Looks pretty good but I think it could be better. Stop the video right at first contact of the front foot and look at his glove arm. You’ll see it already tucked to his side. If he can stay “equal & opposite” with his glove arm a bit longer, he’ll let the shoulders stay closed longer. That should let him get his release point a little closer to the plate and may squeeze a little more velocity out of him.

If your son feels like he’s having to hold his glove out front for an artificially long time, have him get his butt (meaning “center of gravity”) moving forward sooner and/or faster.

Thanks Roger for those observations! Just to clarify… The three frames below that I pulled out of the video are consecutive, so they show the position before front foot strike and after…and should show when he tucks his glove.

To make sure I get it right visually: are you saying that in the second frame (when his foot first hits), his glove side should look more like the first frame (and perhaps the glove side in the third frame should be more like the second frame), so he would be closed/glove & elbow to the plate a little longer (be equal and opposite in those frames, as he is in the first)? That will help me explain it to him.

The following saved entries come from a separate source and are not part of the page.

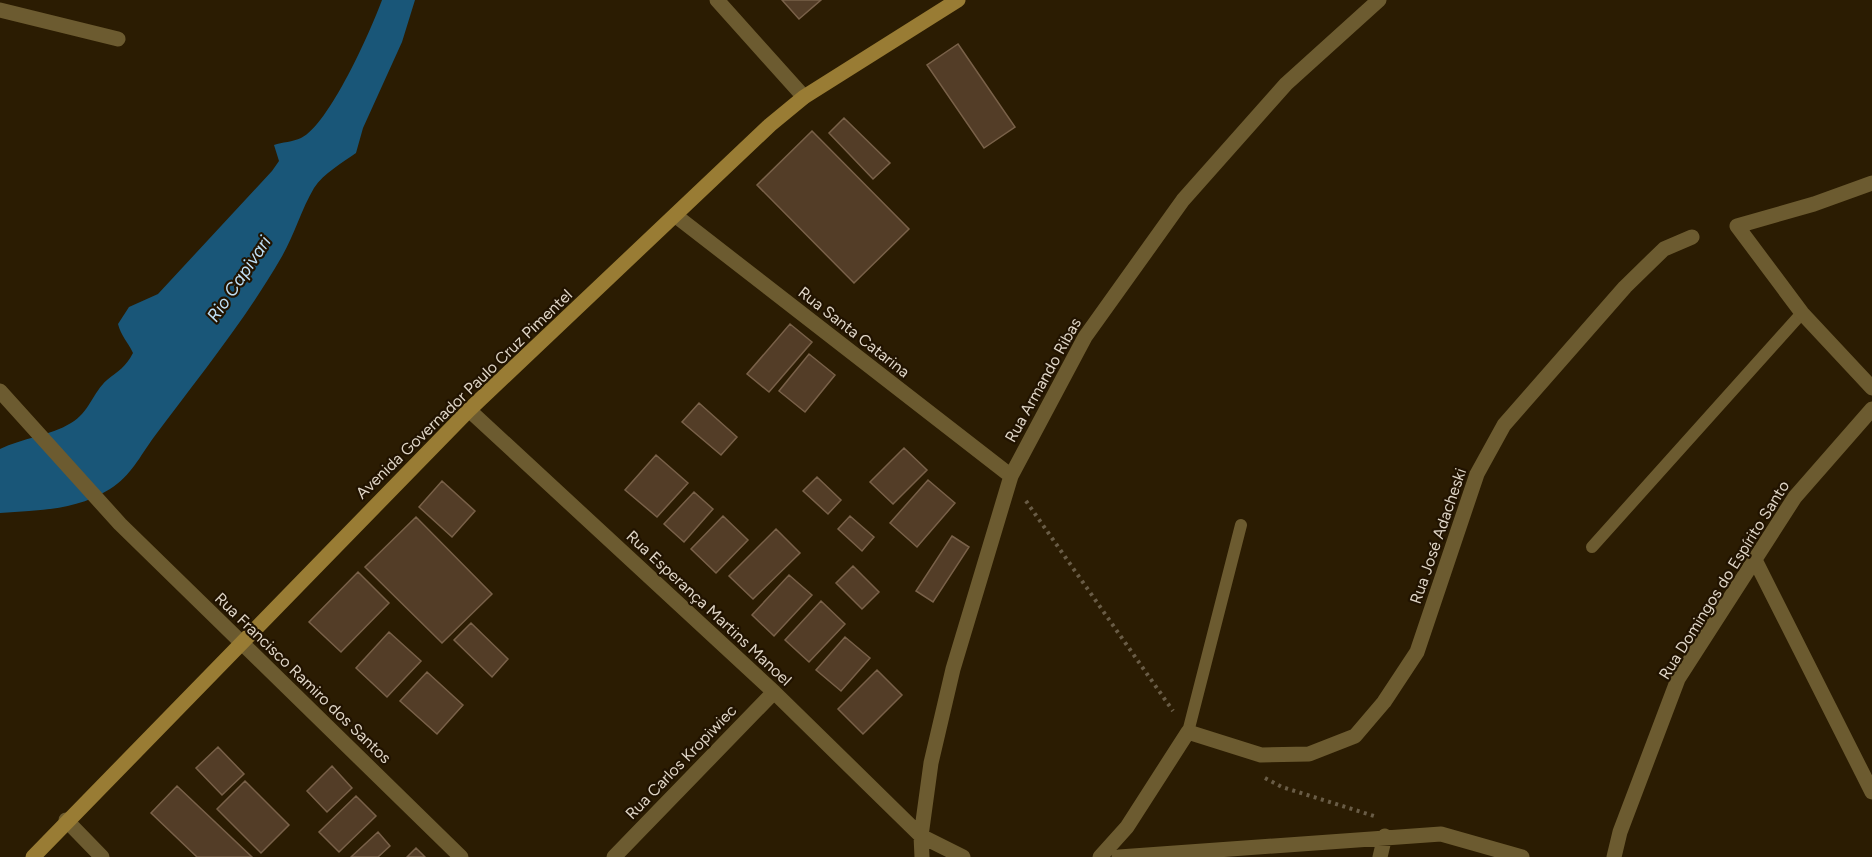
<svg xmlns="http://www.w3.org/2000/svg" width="1872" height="857" font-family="Figtree,sans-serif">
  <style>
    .water { fill: #195678 }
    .building { fill: #533d27; stroke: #796149; stroke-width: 1.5 }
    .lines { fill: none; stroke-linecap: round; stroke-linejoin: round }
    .path { stroke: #695c46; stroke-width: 4; stroke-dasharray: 3 4.5; stroke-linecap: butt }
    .lane { stroke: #6c5b30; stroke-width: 12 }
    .street { stroke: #6c5b30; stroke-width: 15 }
    .secondary { stroke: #997c34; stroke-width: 15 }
    .labels { text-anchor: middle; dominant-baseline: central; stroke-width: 4.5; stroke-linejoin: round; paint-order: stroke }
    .street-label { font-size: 16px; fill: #dfd5c6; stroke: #211300 }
    .water-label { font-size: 18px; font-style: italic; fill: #bfdff5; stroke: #211300 }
  </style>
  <rect width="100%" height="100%" fill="#2b1c02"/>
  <!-- water -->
  <path class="water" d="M382,0H415L402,42L363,128L356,153C342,163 324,173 314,188C301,210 294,236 281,258C244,322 197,379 154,437C140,456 131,476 110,489C75,511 39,510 0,513V449C22,438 50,436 71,423C89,413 93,392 107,380C118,371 126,367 133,353C128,342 121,336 118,324L129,307L158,294L272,171L279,161L274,145C282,142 293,142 301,138C329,125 371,30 382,0Z"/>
  <!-- building -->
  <path class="building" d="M782,0H821L799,19Z
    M958,44L1015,127L984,148L927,65Z
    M844,118L890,163L873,179L829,133Z
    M812,131L909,229L854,283L757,185Z
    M790,324L812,342L769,392L747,374Z
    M809,354L835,375L805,412L779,391Z
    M699,403L737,437L721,455L682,422Z
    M904,448L927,470L893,504L870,482Z
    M656,455L688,483L657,517L625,490Z
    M817,477L841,500L828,514L803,491Z
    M928,480L955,503L917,547L890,523Z
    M442,481L475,511L452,537L419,507Z
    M694,492L713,509L684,542L664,524Z
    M723,516L748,540L716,573L691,549Z
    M850,516L874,537L862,551L838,529Z
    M416,517L492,594L442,643L365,567Z
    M776,529L800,553L753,599L729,576Z
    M952,536L969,547L933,602L916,591Z
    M853,566L879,592L862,609L836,583Z
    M358,572L389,603L341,652L309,622Z
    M789,575L812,595L774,636L752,615Z
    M821,601L845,624L809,662L785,640Z
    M471,623L508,659L492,677L454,640Z
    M389,632L421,661L387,697L356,668Z
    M845,637L870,658L841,691L816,670Z
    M877,670L902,695L863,734L838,709Z
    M427,672L463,705L437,734L400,701Z
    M218,747L244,774L222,795L196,768Z
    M332,766L352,788L327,812L307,791Z
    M245,781L289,825L261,853L217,809Z
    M177,786L252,857H197L151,813Z
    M356,796L376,816L339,852L319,832Z
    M378,832L390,846L378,857H351Z
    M416,848L425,857H407Z"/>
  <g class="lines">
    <!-- path -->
    <path class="path" d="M1026,501L1173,711
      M1265,778L1282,787L1374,816"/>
    <!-- lane -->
    <path class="lane" d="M1592,547L1802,313
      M1188,732L1241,525"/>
    <!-- street -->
    <path class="street" d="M717,0L804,97
      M0,10L118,39
      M1872,183L1814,204L1737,226L1802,313L1872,388
      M676,216L1011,476
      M0,391L120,524L461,857
      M469,410L774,692L921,836L963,857
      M1755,560L1872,792
      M66,820L102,857
      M614,857L774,692
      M922,857L921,836L931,763L953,669L1011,476L1085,337L1183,200L1286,84L1379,0
      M1100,857L1127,827L1188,732L1261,755L1309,754L1355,736L1384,702L1417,652L1477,474L1504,425L1625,287L1664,249L1692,237
      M1119,857L1441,834L1522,857
      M1380,857L1385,836
      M1614,857L1620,832L1678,679L1795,497L1872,409"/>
    <!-- secondary -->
    <path class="secondary" d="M33,857L469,410L770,125L804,97L958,0"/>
  </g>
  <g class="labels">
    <!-- street labels -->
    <g class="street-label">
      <text transform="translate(854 332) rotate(38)">Rua Santa Catarina</text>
      <text transform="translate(1043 380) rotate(-61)">Rua Armando Ribas</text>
      <text transform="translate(464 394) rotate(-44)">Avenida Governador Paulo Cruz Pimentel</text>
      <text transform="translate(1438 536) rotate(-71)">Rua José Adacheski</text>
      <text transform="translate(1724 580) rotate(-58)">Rua Domingos do Espírito Santo</text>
      <text transform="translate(709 608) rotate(43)">Rua Esperança Martins Manoel</text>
      <text transform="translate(303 678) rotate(44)">Rua Francisco Ramiro dos Santos</text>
      <text transform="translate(681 762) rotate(-46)">Rua Carlos Kropiwiec</text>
    </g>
    <!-- water labels -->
    <g class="water-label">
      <text transform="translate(239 279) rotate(-56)">Rio Capivari</text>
    </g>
  </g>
</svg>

Also FYI, here’s his external rotation:

[For some background, right now, he maxes out at 70mph. Usually “cruises” around 65-68mph in games.]

good stride distance

may i know how far he reach please??

how many percent of his heigh??

Hydejing, his stride is slightly over 100% of his height (last I measured). He’s 5’1" tall.

His mechanics are excellent for his age! The separation isn’t perfect, but it is better than most high school and college pitchers that I have examined. The only thing that I noticed is during his external rotation.

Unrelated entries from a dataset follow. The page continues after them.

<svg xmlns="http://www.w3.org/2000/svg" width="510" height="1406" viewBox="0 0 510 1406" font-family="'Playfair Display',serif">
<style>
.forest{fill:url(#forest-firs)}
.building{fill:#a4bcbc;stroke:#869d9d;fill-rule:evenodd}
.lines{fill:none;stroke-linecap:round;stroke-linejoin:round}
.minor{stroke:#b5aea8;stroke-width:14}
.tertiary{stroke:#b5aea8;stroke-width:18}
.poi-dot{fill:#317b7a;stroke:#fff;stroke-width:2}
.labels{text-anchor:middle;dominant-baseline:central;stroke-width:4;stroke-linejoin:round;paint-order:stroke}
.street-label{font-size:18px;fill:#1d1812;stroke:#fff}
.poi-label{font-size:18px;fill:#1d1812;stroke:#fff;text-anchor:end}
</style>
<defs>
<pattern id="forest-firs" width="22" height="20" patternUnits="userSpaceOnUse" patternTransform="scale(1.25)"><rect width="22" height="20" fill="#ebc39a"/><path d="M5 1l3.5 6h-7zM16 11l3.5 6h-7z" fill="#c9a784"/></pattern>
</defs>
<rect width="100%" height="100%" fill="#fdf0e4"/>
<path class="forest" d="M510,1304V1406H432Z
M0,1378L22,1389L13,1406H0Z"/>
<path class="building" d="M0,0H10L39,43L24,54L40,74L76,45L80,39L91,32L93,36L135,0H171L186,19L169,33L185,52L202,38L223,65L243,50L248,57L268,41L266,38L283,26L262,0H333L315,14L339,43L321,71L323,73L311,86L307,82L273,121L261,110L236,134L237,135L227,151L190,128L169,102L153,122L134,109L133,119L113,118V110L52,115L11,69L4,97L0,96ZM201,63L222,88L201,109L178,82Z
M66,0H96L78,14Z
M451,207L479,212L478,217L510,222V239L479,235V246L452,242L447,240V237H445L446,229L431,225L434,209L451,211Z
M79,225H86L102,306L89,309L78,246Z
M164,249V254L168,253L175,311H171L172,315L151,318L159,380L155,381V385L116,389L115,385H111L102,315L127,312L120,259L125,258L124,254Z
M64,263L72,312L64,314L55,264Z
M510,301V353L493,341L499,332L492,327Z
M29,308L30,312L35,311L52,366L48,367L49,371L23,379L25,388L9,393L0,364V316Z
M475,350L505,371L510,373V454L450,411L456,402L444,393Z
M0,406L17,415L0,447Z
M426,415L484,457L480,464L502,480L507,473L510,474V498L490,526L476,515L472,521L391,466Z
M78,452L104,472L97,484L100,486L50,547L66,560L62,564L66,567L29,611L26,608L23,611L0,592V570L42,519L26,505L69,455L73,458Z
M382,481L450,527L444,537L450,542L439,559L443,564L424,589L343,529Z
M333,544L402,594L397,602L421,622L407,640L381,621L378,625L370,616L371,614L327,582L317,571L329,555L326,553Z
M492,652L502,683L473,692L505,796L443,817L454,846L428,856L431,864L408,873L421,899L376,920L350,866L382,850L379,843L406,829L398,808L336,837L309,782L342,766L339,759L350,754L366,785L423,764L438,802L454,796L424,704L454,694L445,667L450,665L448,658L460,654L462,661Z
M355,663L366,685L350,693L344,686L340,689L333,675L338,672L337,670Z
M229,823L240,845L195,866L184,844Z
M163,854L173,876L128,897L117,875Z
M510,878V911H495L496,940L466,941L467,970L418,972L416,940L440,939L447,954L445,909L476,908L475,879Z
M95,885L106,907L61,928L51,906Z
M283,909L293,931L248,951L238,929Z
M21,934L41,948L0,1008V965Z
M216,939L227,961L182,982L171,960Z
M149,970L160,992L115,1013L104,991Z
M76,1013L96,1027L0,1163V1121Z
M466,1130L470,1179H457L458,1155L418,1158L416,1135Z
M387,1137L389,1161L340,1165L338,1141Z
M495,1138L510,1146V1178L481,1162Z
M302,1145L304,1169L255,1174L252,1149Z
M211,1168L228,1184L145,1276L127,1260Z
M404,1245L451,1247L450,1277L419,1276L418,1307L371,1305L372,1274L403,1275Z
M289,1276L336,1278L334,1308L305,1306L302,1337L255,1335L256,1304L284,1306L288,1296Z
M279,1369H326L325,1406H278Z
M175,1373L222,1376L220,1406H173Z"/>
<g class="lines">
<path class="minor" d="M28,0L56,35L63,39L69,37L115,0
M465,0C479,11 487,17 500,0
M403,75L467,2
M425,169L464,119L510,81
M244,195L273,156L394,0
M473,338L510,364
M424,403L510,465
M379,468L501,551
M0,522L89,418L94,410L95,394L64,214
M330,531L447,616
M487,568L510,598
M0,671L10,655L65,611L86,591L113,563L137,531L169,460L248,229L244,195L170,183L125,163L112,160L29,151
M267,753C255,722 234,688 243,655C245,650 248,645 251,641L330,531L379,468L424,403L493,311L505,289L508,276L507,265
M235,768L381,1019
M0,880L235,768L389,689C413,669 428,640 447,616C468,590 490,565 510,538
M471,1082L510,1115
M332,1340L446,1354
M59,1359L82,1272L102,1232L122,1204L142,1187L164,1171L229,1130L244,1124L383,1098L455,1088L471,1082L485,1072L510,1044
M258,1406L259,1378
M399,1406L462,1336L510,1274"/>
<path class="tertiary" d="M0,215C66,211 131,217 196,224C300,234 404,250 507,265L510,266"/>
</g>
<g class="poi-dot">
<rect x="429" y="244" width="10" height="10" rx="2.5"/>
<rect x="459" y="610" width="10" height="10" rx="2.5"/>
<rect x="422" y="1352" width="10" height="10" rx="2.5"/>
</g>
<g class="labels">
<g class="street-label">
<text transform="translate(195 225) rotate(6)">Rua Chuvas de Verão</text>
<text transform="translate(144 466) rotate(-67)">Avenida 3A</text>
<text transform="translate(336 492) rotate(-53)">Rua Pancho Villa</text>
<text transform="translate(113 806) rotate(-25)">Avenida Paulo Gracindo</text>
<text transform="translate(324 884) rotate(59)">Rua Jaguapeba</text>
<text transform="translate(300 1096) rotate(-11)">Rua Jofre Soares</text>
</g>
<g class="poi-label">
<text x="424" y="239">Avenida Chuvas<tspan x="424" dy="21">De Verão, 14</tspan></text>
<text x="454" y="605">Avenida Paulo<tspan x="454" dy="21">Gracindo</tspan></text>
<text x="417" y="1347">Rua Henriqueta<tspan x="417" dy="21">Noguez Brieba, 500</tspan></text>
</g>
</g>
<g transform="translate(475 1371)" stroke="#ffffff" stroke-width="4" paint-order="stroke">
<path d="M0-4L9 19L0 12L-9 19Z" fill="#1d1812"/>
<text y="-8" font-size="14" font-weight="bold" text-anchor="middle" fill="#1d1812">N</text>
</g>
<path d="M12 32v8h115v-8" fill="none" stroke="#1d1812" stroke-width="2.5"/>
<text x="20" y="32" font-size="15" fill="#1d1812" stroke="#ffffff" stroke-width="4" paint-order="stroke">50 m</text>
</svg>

His upper body is still pretty perpendicular when his head and chest should already be above his plant leg. Look at this picture of Billy Wagner:

As you can easily see in the picture, during Wagner’s external rotation, his upper body is already positioned above the lead leg. This is a very small fix, but it could increase your son’s velocity even further. Anyways, good job so far!

[quote=“mcloven”]Thanks Roger for those observations! Just to clarify… The three frames below that I pulled out of the video are consecutive, so they show the position before front foot strike and after…and should show when he tucks his glove.

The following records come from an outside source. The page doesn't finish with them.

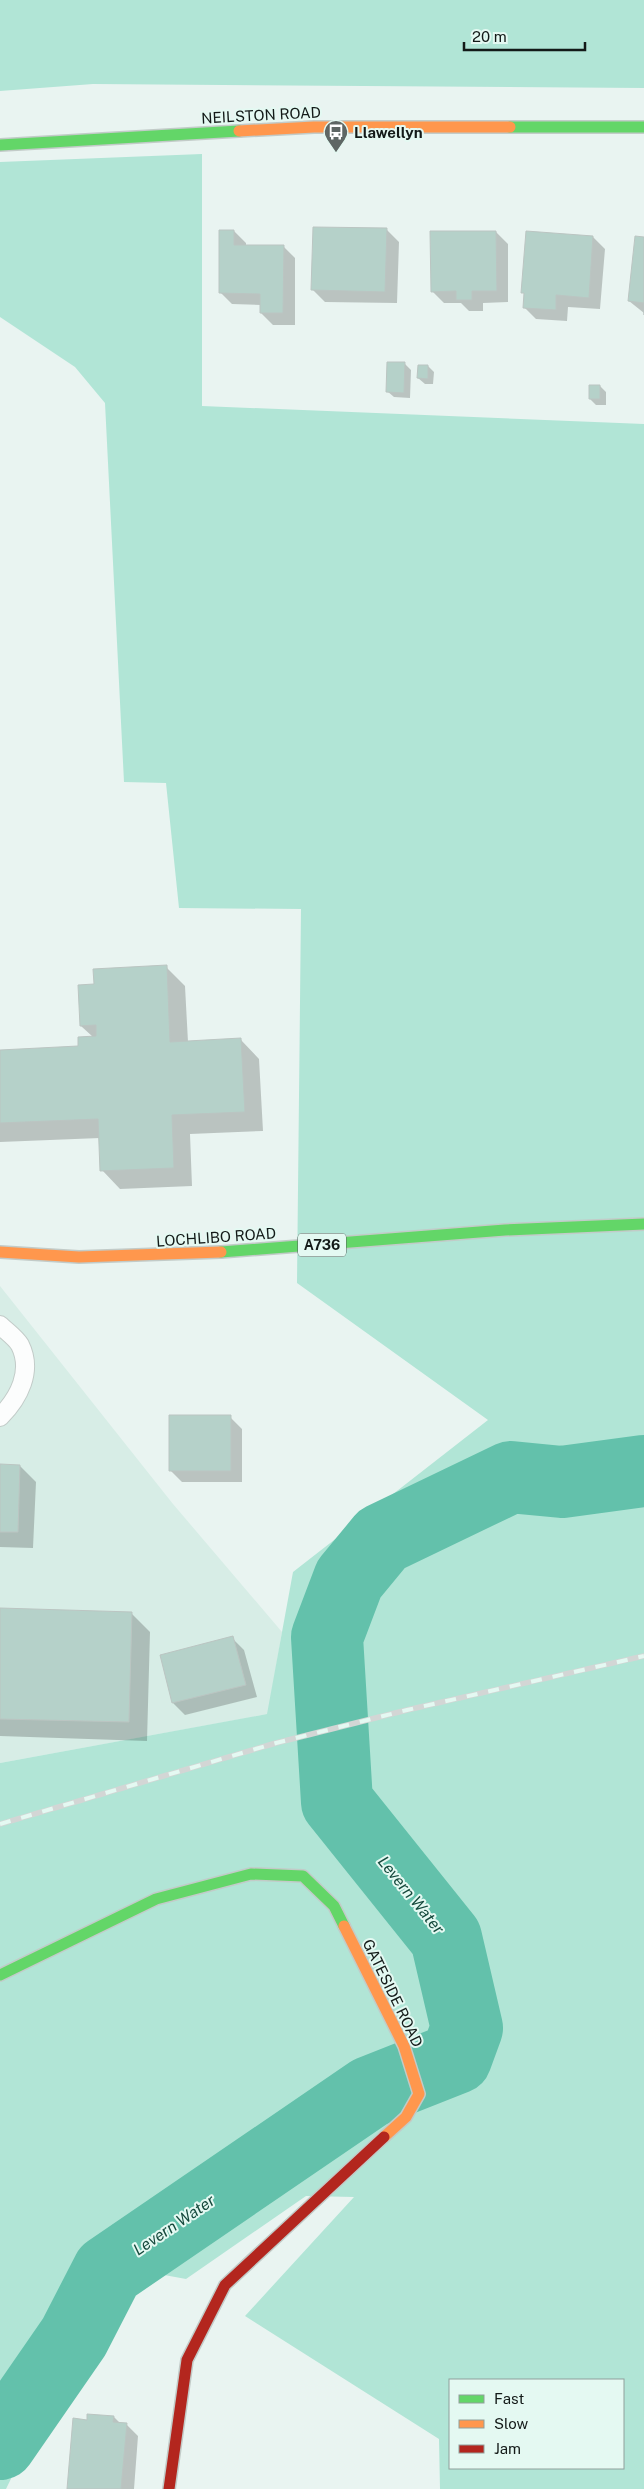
<svg xmlns="http://www.w3.org/2000/svg" width="644" height="2489" viewBox="0 0 644 2489" font-family="'Public Sans',sans-serif">
<style>
.built{fill:#d7ede6}
.green{fill:#b1e5d6;fill-rule:evenodd}
.shadow{fill:#0003}
.lines{fill:none;stroke-linecap:round;stroke-linejoin:round}
.river{stroke:#63c1ab;stroke-width:72}
.building{fill:#b5d1c9;stroke:#bbc5c2}
.lane-casing{stroke:#c2cbc8;stroke-width:20}
.fast-casing{stroke:#c2cbc8;stroke-width:14}
.slow-casing{stroke:#c2cbc8;stroke-width:14}
.jam-casing{stroke:#c2cbc8;stroke-width:14}
.lane{stroke:#fcfdfd;stroke-width:18}
.fast{stroke:#63d668;stroke-width:11}
.slow{stroke:#ff974d;stroke-width:11}
.jam{stroke:#b3261e;stroke-width:11}
.rail-casing{stroke:#d3d6d5;stroke-width:5.5}
.rail{stroke:#e4f9f2;stroke-width:4;stroke-dasharray:11;stroke-linecap:butt}
.labels{text-anchor:middle;dominant-baseline:central;stroke-width:4;stroke-linejoin:round;paint-order:stroke}
.shield{fill:#e4f9f2;stroke:#525d59;stroke-width:1}
.shield-label{font-size:14px;font-weight:bold;fill:#131a18}
.street-label{font-size:15px;fill:#131a18;stroke:#e4f9f2}
.poi-label{font-size:15px;font-weight:bold;fill:#131a18;stroke:#e4f9f2;text-anchor:start}
.water-label{font-size:16px;font-style:italic;fill:#164a3d;stroke:#e4f9f2}
</style>
<rect width="100%" height="100%" fill="#e9f4f1"/>
<path class="built" d="M0 1286 173 1504 282 1632 268 1714 0 1763Z"/>
<path class="green" d="M0 0H644V88L93 84 0 91Z
M202 154V406L644 424V2489H440L439 2439 245 2316 354 2197 306 2196 186 2279 115 2266 6 2489H0V1763L267 1714 293 1572 488 1420 297 1283 301 909 179 908 166 783 124 782 105 403 75 367 0 317V162ZM450 2380H623V2468H450Z"/>
<path class="shadow" d="M387 230 399 242 397 303 325 302 313 290Z
M234 231 246 243V246H283L295 258V325H273L261 313V305L232 304 220 292Z
M496 232 508 244V302L483 303V311H469L461 303H444L432 291Z
M593 237 605 249 600 309 568 307 567 321 536 319 524 307 525 295 523 292Z
M644 238V313L629 301Z
M405 364 411 370 410 398 394 397 387 391Z
M428 366 434 372 433 384H425L418 378Z
M600 386 606 392V405H596L590 399Z
M166 967 185 986 188 1042 241 1040 259 1059 263 1131 190 1134 192 1186 120 1189 102 1170 100 1138 0 1142V1051L80 1047 93 1037 81 1026 95 985Z
M230 1417 242 1429V1482H182L170 1470Z
M0 1465 20 1466 36 1482 33 1548 0 1547Z
M0 1609 131 1613 150 1632 147 1741 0 1736Z
M232 1638 244 1650 257 1697 185 1715 173 1703 161 1656Z
M114 2417 121 2424H126L138 2436 134 2489H68L88 2421Z"/>
<g class="lines">
<path class="river" d="M0 2444 74 2337 108 2271 370 2092 456 2058 467 2028 446 1938 337 1802 327 1637 349 1579 382 1539 511 1477 562 1482 644 1471"/>
</g>
<path class="building" d="M313 227 387 228 385 292 311 290Z
M219 230H234V245H284L283 313H260V294L219 293Z
M430 231H496L497 291H472V300H456V291L431 292Z
M526 231 593 236 589 298 556 295V310L523 308 524 293H521Z
M635 236 644 237V315V303L628 301Z
M387 362H405L404 393 386 392Z
M418 365H428V379L417 378Z
M589 385H600V399H589Z
M167 965 170 1042 241 1038 245 1112 172 1115 174 1168 100 1171 98 1119 0 1123V1050L78 1046V1037L96 1036V1025L80 1026 78 985 94 984 93 969Z
M169 1415H231V1471H169Z
M0 1464 20 1465 18 1532H0Z
M0 1608 132 1612 129 1722 0 1719Z
M233 1636 246 1685 172 1703 160 1655Z
M87 2414 114 2416 113 2422 127 2423 121 2489H67L73 2418 87 2420Z"/>
<g class="lines">
<g class="lane-casing">
<path id="lane" d="M0 1325C6 1331 16 1338 20 1345 33 1371 19 1398 0 1417"/>
</g>
<g class="fast-casing">
<path id="fast" d="M510 127H644
M0 145 239 131
M221 1252 505 1230 644 1224
M0 1975 156 1899 251 1874 303 1876 334 1906 344 1926"/>
</g>
<g class="slow-casing">
<path id="slow" d="M239 131 314 127H510
M0 1252 79 1257 221 1252
M344 1926 404 2046 419 2094 406 2117 384 2137"/>
</g>
<g class="jam-casing">
<path id="jam" d="M169 2489 187 2360 225 2285 384 2137"/>
</g>
<use href="#lane" class="lane"/>
<use href="#fast" class="fast"/>
<use href="#slow" class="slow"/>
<use href="#jam" class="jam"/>
<g class="rail-casing">
<path id="rail" d="M0 1824 276 1743 407 1710 644 1656"/>
</g>
<use href="#rail" class="rail"/>
</g>
<defs>
<g id="bus-pin" transform="scale(1.25)"><path d="M0 17L-7.5 6A9.5 9.5 0 1 1 7.5 6Z" fill="#5e6664" stroke="#e4f9f2"/><path d="M-5-6H5V4H4V6H2V4H-2V6H-4V4H-5ZM-3.5-4V0h7V-4ZM-3.5 1.2v1.5H-2V1.2ZM2 1.2v1.5H3.5V1.2Z" fill="#fff"/></g>
</defs>
<g fill-rule="evenodd">
<use href="#bus-pin" x="336" y="132"/>
</g>
<g class="labels">
<rect class="shield" x="298" y="1233.5" width="48" height="23" rx="4"/>
<g class="shield-label">
<text x="322" y="1245">A736</text>
</g>
<g class="street-label">
<text transform="translate(261 115) rotate(-3)">NEILSTON ROAD</text>
<text transform="translate(216 1237) rotate(-4)">LOCHLIBO ROAD</text>
<text transform="translate(393 1993) rotate(64)">GATESIDE ROAD</text>
</g>
<g class="poi-label">
<text x="354" y="132">Llawellyn</text>
</g>
<g class="water-label">
<text transform="translate(411 1895) rotate(51)">Levern Water</text>
<text transform="translate(174 2225) rotate(-34)">Levern Water</text>
</g>
</g>
<rect x="449" y="2379" width="175" height="90" fill="#e4f9f2" stroke="#90a09b"/>
<rect x="459" y="2395" width="25" height="8" fill="#63d668" stroke="#90a09b"/>
<text x="494" y="2404" font-size="15" fill="#131a18">Fast</text>
<rect x="459" y="2420" width="25" height="8" fill="#ff974d" stroke="#90a09b"/>
<text x="494" y="2429" font-size="15" fill="#131a18">Slow</text>
<rect x="459" y="2445" width="25" height="8" fill="#b3261e" stroke="#90a09b"/>
<text x="494" y="2454" font-size="15" fill="#131a18">Jam</text>
<path d="M464 42v8h121v-8" fill="none" stroke="#131a18" stroke-width="2.5"/>
<text x="472" y="42" font-size="15" fill="#131a18" stroke="#e4f9f2" stroke-width="4" paint-order="stroke">20 m</text>
</svg>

To make sure I get it right visually: are you saying that in the second frame (when his foot first hits), his glove side should look more like the first frame (and perhaps the glove side in the third frame should be more like the second frame), so he would be closed/glove & elbow to the plate a little longer (be equal and opposite in those frames, as he is in the first)? That will help me explain it to him.[/quote]
Yes, that is exactly what I am saying.

[quote]

Also FYI, here’s his external rotation:

[For some background, right now, he maxes out at 70mph. Usually “cruises” around 65-68mph in games.][/quote]
No concerns with his external rotation.

[quote=“Nathan.G”]His mechanics are excellent for his age! The separation isn’t perfect, but it is better than most high school and college pitchers that I have examined. The only thing that I noticed is during his external rotation.

His upper body is still pretty perpendicular when his head and chest should already be above his plant leg. Look at this picture of Billy Wagner:

As you can easily see in the picture, during Wagner’s external rotation, his upper body is already positioned above the lead leg. [/quote]
How do we know the pitcher’s picture and the picture of Wagner are at the exact same point in the delivery? Forward trunk flexion is the last thing that happens right before the arm whips forward. Could those two pictures be a frame or two apart?

Although you mention a “fix”, I think you’ve really just described a concern and indicated you’d like to see this pitcher’s body over the front foot more. What do you recommend he do to get there? In other words, what is the real fix (as opposed to the end goal)?

Thanks guys! That’s good feedback on where we are, and what we’ll work on in practice and the off-season.

Over the last year, he’s been working very hard on pitching mechanics, constantly trying to get stronger/faster and more explosive with his lower half, and is always looking to improve. [Personally I think the earlier you do things right, the better off you are…because it’s hard to unlearn bad habits.]

Any other thoughts/advice is always welcome.